→ **TASK STATEMENT**
Show the lines below that contain the string "CCVE".

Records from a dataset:
⁂

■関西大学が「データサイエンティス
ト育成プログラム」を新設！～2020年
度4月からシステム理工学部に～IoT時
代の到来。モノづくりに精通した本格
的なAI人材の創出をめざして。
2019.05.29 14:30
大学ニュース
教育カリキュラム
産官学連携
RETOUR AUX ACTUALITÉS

⁂

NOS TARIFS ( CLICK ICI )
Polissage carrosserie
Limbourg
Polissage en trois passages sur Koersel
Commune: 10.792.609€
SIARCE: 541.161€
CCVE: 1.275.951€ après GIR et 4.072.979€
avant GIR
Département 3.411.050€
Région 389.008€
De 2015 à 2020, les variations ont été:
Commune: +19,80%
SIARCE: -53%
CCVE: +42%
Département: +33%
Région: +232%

⁂

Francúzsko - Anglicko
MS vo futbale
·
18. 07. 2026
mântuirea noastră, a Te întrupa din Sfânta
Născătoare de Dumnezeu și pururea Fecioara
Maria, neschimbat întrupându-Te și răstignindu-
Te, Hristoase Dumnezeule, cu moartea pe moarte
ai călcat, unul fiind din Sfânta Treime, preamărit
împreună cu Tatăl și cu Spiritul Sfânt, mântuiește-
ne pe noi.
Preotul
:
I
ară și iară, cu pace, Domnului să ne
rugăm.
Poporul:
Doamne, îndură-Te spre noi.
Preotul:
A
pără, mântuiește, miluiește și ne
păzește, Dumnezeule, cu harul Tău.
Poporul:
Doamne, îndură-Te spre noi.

⁂

→ **WRITTEN RESPONSE**
CCVE: 1.275.951€ après GIR et 4.072.979€
CCVE: +42%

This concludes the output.